Section 67 provides that mortgagee has right of foreclosure of the mortgage “ at
any time after the mortgage-money has become due to him, and before a decree
has been made for redemption of the mortgaged property”. Section 67 does not
lay down to when the mortgage–money becomes due. Such date is normally fixed
in the mortgage-deed. When no time is fixed, the mortgage- money becomes
payable on the date of execution. Where the money is payable on demand and no
time for payment is fixed, the mortgage-money is deemed to be payable
forthwith from the date of execution of the mortgage; no previous demand is
necessary b mortgagee.
Modes of Foreclosure:- section 67 provides following two remedies to a
mortgagee:- (1)Foreclosure, and (2)Sale
These two remedies are available to the mortgagee in different forms of
mortgage. Which mode may be applied by mortgagee depends upon the form of
mortgage. Therefore, the specific remedy available to mortgagee is dealt with
separately.
Foreclosure and different kinds of mortgages:
The act contemplates six kinds of mortgage, namely simple mortgage, mortgage
by conditional sale, usufructuary mortgage, English mortgage, mortgage by
deposit of title deeds and anomalous mortgage.[14]

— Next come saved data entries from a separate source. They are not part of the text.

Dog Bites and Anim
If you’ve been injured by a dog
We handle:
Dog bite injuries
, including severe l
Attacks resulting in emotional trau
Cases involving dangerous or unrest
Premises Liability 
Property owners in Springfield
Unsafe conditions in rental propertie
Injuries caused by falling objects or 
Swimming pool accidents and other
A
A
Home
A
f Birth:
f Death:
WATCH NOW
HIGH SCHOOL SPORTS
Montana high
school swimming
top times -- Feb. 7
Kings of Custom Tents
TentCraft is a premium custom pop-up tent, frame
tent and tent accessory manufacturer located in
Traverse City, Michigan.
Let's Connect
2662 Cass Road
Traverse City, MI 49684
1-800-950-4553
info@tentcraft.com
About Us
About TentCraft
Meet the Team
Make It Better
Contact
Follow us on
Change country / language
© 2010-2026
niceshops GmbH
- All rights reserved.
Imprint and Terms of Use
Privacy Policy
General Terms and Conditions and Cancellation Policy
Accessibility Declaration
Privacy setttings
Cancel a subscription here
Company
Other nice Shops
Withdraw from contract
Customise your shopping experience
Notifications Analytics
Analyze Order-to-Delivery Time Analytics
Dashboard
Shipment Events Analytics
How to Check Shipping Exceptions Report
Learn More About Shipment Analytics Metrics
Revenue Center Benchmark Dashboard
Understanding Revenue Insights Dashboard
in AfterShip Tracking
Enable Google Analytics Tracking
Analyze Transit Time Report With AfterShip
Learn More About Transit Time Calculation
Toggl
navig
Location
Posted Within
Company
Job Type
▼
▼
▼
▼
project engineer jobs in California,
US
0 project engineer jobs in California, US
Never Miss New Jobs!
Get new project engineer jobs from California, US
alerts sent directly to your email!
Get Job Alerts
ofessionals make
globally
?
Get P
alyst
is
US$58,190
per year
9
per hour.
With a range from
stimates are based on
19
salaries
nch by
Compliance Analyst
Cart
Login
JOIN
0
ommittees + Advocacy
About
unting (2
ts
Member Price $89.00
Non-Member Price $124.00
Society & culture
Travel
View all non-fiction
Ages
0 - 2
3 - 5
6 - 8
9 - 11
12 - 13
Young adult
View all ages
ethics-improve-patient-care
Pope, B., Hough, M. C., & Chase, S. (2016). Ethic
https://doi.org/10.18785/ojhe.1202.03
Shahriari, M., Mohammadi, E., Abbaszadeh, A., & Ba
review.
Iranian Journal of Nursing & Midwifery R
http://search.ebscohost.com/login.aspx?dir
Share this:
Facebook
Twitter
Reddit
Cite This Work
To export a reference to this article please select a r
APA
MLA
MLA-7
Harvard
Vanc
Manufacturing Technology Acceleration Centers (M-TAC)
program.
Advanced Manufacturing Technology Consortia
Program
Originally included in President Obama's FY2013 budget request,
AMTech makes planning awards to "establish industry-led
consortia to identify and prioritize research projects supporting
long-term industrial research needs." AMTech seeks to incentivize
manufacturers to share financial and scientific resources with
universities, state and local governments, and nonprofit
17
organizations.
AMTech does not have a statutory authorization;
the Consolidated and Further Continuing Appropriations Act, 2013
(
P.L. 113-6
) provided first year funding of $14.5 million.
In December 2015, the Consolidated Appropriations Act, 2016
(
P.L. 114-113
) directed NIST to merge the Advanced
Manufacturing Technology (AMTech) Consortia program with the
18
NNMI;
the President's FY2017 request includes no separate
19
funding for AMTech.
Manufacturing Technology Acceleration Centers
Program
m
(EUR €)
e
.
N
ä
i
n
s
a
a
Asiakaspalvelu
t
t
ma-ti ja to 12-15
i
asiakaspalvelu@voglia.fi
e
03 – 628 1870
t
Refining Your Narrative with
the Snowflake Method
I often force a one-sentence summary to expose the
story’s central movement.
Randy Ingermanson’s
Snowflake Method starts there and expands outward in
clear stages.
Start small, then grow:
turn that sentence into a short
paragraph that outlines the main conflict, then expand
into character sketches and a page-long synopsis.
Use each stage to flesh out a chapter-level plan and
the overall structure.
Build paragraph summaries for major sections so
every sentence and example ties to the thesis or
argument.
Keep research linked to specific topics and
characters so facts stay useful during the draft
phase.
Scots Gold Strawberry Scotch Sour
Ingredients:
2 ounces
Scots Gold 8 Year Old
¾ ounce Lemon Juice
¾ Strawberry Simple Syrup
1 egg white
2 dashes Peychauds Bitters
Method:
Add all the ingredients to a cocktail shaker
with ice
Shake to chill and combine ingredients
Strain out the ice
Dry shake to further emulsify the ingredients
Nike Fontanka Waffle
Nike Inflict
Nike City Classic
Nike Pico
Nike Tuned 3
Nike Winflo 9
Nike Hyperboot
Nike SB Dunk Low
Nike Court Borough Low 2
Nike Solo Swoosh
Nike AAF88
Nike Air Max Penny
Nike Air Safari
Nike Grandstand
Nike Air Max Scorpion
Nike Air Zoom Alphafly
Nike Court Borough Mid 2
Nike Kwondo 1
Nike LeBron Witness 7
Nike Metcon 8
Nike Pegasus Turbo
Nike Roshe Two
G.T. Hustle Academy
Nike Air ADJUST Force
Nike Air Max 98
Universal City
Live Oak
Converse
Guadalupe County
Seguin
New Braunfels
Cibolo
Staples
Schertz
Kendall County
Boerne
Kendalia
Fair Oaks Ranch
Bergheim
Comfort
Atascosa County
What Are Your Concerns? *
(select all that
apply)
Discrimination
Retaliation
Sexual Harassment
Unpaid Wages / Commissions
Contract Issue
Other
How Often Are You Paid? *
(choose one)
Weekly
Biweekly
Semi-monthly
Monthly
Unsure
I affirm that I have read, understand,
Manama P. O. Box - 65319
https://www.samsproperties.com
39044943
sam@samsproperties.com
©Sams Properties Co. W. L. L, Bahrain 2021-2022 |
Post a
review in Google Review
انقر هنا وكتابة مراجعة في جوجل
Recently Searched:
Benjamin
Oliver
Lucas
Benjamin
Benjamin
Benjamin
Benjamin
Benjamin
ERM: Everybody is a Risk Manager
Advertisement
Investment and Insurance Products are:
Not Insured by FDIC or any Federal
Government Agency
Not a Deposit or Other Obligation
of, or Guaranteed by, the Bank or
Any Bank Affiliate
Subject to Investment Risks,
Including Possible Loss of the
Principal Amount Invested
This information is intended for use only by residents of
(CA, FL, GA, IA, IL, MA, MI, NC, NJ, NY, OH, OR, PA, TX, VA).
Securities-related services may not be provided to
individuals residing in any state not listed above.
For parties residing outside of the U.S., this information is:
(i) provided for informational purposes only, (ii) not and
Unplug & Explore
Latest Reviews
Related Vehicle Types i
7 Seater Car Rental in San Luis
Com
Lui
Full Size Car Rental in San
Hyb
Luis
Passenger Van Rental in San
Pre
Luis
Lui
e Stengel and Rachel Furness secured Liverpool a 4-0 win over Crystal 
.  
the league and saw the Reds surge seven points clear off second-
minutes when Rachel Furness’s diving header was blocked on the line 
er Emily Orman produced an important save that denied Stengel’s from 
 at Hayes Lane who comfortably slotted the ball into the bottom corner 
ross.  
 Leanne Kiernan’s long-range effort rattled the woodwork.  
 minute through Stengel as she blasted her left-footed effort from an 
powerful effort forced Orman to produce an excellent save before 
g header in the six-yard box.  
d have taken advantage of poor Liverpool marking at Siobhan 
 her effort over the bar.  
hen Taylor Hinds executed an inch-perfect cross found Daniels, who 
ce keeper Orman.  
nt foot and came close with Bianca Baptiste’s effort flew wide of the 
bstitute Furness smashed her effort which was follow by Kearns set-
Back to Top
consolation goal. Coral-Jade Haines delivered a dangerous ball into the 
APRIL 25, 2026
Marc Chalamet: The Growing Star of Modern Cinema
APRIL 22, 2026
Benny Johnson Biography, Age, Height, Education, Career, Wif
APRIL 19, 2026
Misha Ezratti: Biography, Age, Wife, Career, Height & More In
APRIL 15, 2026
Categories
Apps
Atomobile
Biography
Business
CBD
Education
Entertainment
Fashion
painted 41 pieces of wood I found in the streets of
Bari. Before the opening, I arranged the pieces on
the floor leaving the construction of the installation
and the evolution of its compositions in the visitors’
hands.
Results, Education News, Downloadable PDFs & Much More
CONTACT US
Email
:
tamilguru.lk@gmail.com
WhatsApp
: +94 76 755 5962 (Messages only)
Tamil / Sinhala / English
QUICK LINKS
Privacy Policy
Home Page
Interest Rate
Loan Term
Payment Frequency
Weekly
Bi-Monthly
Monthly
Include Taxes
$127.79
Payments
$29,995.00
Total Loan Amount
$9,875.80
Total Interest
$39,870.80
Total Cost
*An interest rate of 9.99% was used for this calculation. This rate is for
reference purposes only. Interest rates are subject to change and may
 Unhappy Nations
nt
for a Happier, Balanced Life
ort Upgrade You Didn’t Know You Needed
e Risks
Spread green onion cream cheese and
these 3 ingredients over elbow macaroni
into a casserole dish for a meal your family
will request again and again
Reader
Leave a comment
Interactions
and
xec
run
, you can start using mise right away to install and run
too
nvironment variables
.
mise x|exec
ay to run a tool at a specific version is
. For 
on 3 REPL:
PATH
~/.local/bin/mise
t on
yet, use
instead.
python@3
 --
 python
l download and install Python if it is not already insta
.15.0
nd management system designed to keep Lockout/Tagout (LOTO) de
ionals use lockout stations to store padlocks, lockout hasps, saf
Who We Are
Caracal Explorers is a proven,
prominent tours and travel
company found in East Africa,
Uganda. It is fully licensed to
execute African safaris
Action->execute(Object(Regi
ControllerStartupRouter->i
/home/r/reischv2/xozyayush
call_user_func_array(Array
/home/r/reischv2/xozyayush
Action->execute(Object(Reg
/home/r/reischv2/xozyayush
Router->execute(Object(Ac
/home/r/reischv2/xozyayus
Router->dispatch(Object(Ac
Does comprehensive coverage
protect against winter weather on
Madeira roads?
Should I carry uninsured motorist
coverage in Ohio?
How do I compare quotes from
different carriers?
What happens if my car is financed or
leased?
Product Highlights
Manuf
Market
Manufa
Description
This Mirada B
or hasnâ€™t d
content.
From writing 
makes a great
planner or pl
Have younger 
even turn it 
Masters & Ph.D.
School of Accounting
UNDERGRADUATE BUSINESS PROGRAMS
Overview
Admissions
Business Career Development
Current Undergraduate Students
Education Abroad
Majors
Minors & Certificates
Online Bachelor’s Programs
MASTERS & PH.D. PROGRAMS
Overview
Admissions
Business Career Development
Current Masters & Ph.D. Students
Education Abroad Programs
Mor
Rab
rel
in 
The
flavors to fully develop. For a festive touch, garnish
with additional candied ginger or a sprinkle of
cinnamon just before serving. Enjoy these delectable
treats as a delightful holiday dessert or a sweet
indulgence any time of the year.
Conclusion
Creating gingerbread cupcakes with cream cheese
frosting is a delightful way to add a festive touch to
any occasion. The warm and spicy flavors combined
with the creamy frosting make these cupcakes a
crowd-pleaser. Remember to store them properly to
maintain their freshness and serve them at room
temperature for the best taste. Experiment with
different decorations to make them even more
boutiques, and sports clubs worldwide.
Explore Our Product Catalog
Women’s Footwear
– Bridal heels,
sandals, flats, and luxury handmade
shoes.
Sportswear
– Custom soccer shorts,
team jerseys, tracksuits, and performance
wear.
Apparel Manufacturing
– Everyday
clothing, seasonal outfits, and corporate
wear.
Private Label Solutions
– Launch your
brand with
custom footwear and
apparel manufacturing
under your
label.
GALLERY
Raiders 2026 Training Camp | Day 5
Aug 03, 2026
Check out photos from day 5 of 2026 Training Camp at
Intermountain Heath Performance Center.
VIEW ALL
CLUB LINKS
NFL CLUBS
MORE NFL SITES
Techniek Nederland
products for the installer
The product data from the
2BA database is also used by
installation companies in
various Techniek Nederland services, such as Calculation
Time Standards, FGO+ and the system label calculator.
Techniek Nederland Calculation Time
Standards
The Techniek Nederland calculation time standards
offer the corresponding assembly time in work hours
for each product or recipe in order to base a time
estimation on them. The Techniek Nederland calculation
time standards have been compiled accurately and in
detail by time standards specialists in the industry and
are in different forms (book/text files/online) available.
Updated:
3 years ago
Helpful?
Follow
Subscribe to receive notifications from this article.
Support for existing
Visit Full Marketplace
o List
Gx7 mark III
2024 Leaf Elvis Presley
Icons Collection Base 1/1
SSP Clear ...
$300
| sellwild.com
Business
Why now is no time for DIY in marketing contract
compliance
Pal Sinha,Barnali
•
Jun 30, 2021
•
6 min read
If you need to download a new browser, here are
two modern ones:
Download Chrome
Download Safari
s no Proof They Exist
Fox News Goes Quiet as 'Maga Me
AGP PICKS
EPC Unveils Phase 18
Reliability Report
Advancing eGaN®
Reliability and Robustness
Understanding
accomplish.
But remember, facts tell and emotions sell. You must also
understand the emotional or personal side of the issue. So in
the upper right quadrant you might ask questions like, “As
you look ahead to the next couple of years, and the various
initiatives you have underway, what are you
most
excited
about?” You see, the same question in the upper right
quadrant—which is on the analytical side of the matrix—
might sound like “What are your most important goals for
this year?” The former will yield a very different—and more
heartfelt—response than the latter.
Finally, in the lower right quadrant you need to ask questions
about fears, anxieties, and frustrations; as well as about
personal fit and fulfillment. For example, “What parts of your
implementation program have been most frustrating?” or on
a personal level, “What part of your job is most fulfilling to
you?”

Simple mortgage: The mortgagee in such scenario does not get possession of the
mortgaged property and therefore cannot exercise right of foreclosure. The
remedy is either to proceed against the mortgagor personally or for sale of the
mortgaged property.
Mortgage by conditional sale: Mortgage by conditional sale provides in case of
default of payment, mortgage will become a sale. The remedy in such a situation
is not foreclosure but debarring mortgagor’s right of redemption.
Usufructuary mortgage: Under this mortgage, mortgagee retains possession until
repayment of money and receives rents and profits or part thereof in lieu of
interest, or in payment of mortgage money or partly in lieu of interest and partly
in payment of mortgage money. There is redemption when the amount due is
personally paid or is discharged by rents or profits received. He does not have a
right to foreclose or sale.[15]
English mortgage: A mortgagor binds himself personally to pay the debt, and
there is an absolute transfer of mortgaged property in favour of mortgagee.
Therefore he does not have a right of foreclosure but a right to file a suit for sale
of the mortgaged property.
Mortgage by deposit of title deeds: As per Section 96, the mortgagee of title
deeds is on the same footing as a simple mortgagee, therefore remedy available is
sale of the mortgaged property.
Anomalous mortgage: The remedy depends on the terms contained in the
mortgage deed as anomalous mortgage is combination of two or more types of
mortgages.[16]

Partial Foreclosure or Sale:- Section 67 (d) prohibits partial foreclosure or sale.


This clause is similar to the last clause of section 60 which prohibits partial
redemption. The basis of the rule against partial foreclosure is also the principle
of indivisibility of mortgagesecurity as it is in the case of partial redemption.